Page-level text extractions:
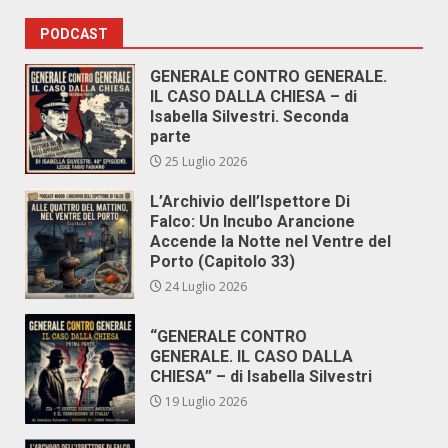
PODCAST
GENERALE CONTRO GENERALE.
IL CASO DALLA CHIESA – di
Isabella Silvestri. Seconda
parte
25 Luglio 2026
L’Archivio dell’Ispettore Di
Falco: Un Incubo Arancione
Accende la Notte nel Ventre del
Porto (Capitolo 33)
24 Luglio 2026
“GENERALE CONTRO
GENERALE. IL CASO DALLA
CHIESA” – di Isabella Silvestri
19 Luglio 2026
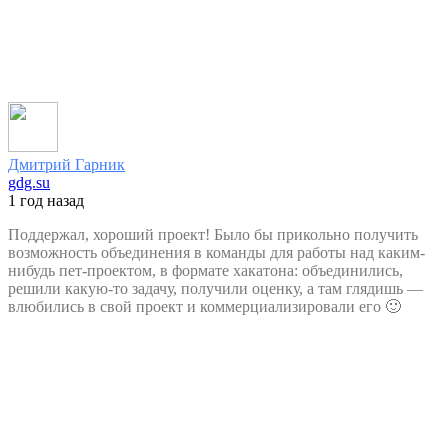
Дмитрий Гарник
gdg.su
1 год назад
Поддержал, хороший проект! Было бы прикольно получить
возможность объединения в команды для работы над каким-
нибудь пет-проектом, в формате хакатона: объединились,
решили какую-то задачу, получили оценку, а там глядишь —
влюбились в свой проект и коммерциализировали его 🙂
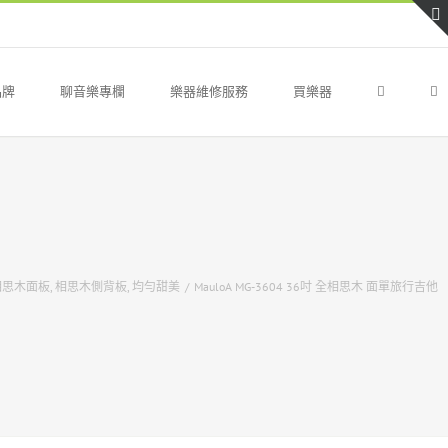
品牌
聊音樂專欄
樂器維修服務
買樂器
相思木面板
,
相思木側背板
,
均勻甜美
/
MauloA MG-3604 36吋 全相思木 面單旅行吉他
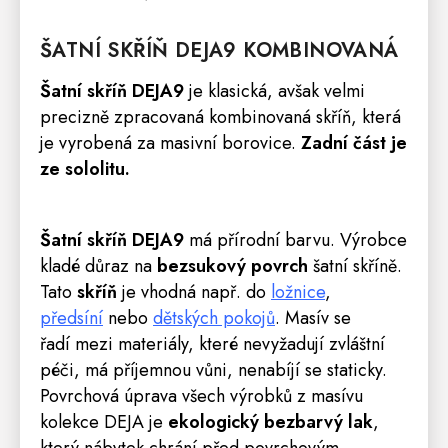
ŠATNÍ
SKŘÍŇ
DEJA9 KOMBINOVANÁ
Šatní skříň DEJA9
je klasická, avšak velmi
precizně zpracovaná kombinovaná skříň, která
je vyrobená za masivní borovice.
Zadní část je
ze sololitu.
Šatní skříň DEJA9
má přírodní barvu. Výrobce
kladé důraz na
bezsukový povrch
šatní skříně.
Tato
skříň
je vhodná např. do
ložnice
,
předsíní
nebo
dětských pokojů
. Masív se
řadí mezi materiály, které nevyžadují zvláštní
péči, má příjemnou vůni, nenabíjí se staticky.
Povrchová úprava všech výrobků z masívu
kolekce
DEJA
je
ekologický bezbarvý lak
,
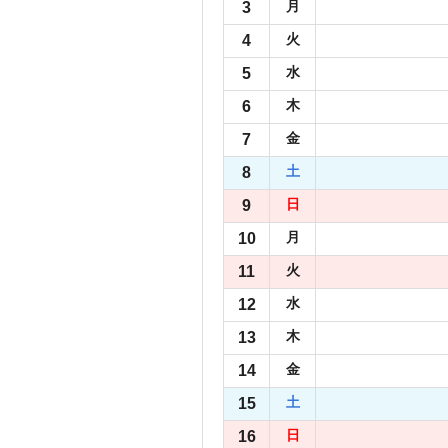
3
月
4
火
5
水
6
木
7
金
8
土
9
日
10
月
11
火
12
水
13
木
14
金
15
土
16
日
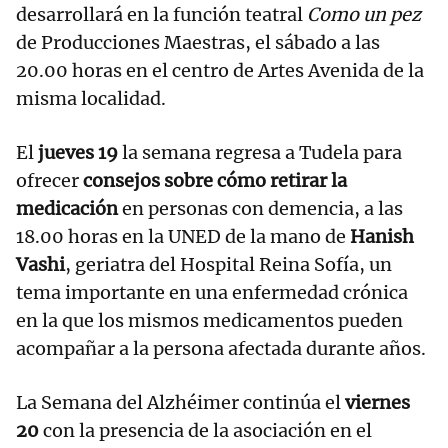
desarrollará en la función teatral
Como un pez
de Producciones Maestras, el sábado a las
20.00 horas en el centro de Artes Avenida de la
misma localidad.
El
jueves 19
la semana regresa a Tudela para
ofrecer
consejos sobre cómo retirar la
medicación
en personas con demencia, a las
18.00 horas en la UNED de la mano de
Hanish
Vashi
, geriatra del Hospital Reina Sofía, un
tema importante en una enfermedad crónica
en la que los mismos medicamentos pueden
acompañar a la persona afectada durante años.
La Semana del Alzhéimer continúa el
viernes
20
con la presencia de la asociación en el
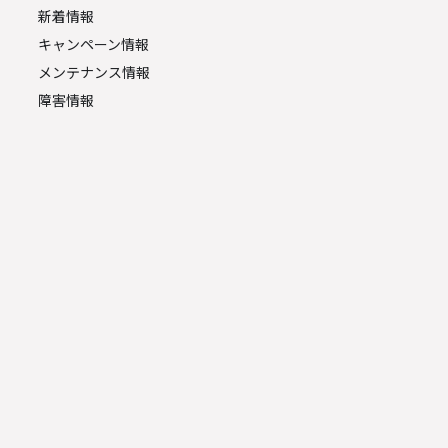
新着情報
キャンペーン情報
メンテナンス情報
障害情報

Task statement:
Write out the lines from the start of the material through the line containing "MauloA MG-3604 36吋 全相思木 面單旅行吉他", including that line, and omit the pictures.

Answer space:
PODCAST
GENERALE CONTRO GENERALE.
IL CASO DALLA CHIESA – di
Isabella Silvestri. Seconda
parte
25 Luglio 2026
L’Archivio dell’Ispettore Di
Falco: Un Incubo Arancione
Accende la Notte nel Ventre del
Porto (Capitolo 33)
24 Luglio 2026
“GENERALE CONTRO
GENERALE. IL CASO DALLA
CHIESA” – di Isabella Silvestri
19 Luglio 2026
Дмитрий Гарник
gdg.su
1 год назад
Поддержал, хороший проект! Было бы прикольно получить
возможность объединения в команды для работы над каким-
нибудь пет-проектом, в формате хакатона: объединились,
решили какую-то задачу, получили оценку, а там глядишь —
влюбились в свой проект и коммерциализировали его 🙂
品牌
聊音樂專欄
樂器維修服務
買樂器
相思木面板
,
相思木側背板
,
均勻甜美
/
MauloA MG-3604 36吋 全相思木 面單旅行吉他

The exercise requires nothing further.